Document segment:
▽

More benchmarks

2026-04-26 01:34:50 +00:00 · 2023-04-10 14:37:34 -05:00
parent 082e64a53c
commit c945c141f1
4 changed files with 120 additions and 12 deletions
--- a/src/benchmark/benchmark_torchscript.py
+++ b/src/benchmark/benchmark_torchscript.py
@@ -0,0 +1,85 @@
+#!/usr/bin/env python3
+import argparse
+import json
+import time
+import sys
+
+import torch
+
+_NOISE_SCALE = 0.667
+_LENGTH_SCALE = 1.0
+_NOISE_W = 0.8
+
+
+def main() -> None:
+    parser = argparse.ArgumentParser()
+    parser.add_argument(
+        "-m", "--model", required=True, help="Path to Torchscript file (.ts)"
+    )
+    parser.add_argument("-c", "--config", help="Path to model config file (.json)")
+    args = parser.parse_args()
+
+    if not args.config:
+        args.config = f"{args.model}.json"
+
+    with open(args.config, "r", encoding="utf-8") as config_file:
+        config = json.load(config_file)
+
+    sample_rate = config["audio"]["sample_rate"]
+    utterances = [json.loads(line) for line in sys.stdin]
+
+    start_time = time.monotonic_ns()
+    model = torch.jit.load(args.model)
+    end_time = time.monotonic_ns()
+
+    model.eval()
+
+    load_sec = (end_time - start_time) / 1e9
+    synthesize_rtf = []
+    for utterance in utterances:
+        phoneme_ids = utterance["phoneme_ids"]
+        speaker_id = utterance.get("speaker_id")

△

Source material:
▽

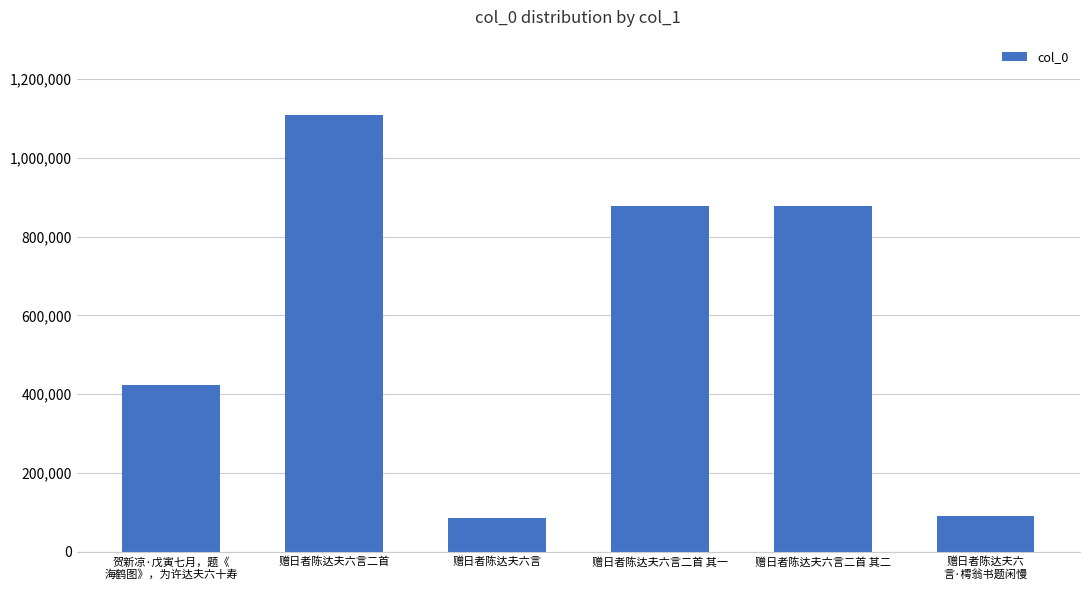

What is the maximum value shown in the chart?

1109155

△
▽

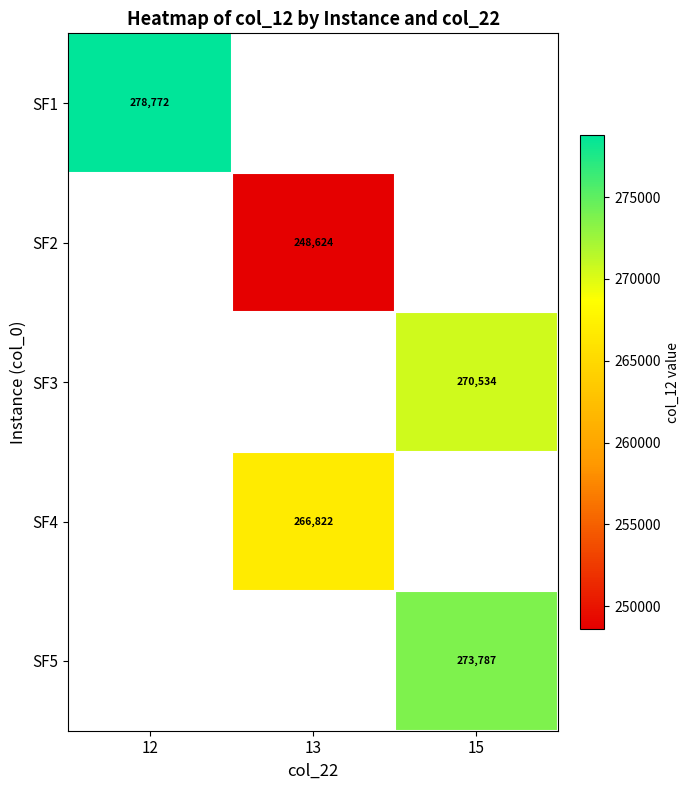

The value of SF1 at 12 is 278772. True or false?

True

△

Exercise prompt: Continue the TorchScript benchmark script from the line that sets `speaker_id`.

Answer space:
+        synthesize_rtf.append(
+            synthesize(
+                model,
+                phoneme_ids,
+                speaker_id,
+                sample_rate,
+            )
+        )
+
+    json.dump(
+        {"load_sec": load_sec, "synthesize_rtf": synthesize_rtf},
+        sys.stdout,
+    )
+
+
+def synthesize(model, phoneme_ids, speaker_id, sample_rate) -> float:
+    text = torch.LongTensor(phoneme_ids).unsqueeze(0)
+    text_lengths = torch.LongTensor([len(phoneme_ids)])
+    sid = torch.LongTensor([speaker_id]) if speaker_id is not None else None
+
+    start_time = time.monotonic_ns()
+    audio = (
+        model(
+            text,
+            text_lengths,
+            sid,
+            torch.FloatTensor([_NOISE_SCALE]),
+            torch.FloatTensor([_LENGTH_SCALE]),
+            torch.FloatTensor([_NOISE_W]),
+        )[0]
+        .detach()
+        .numpy()
+        .squeeze()
+    )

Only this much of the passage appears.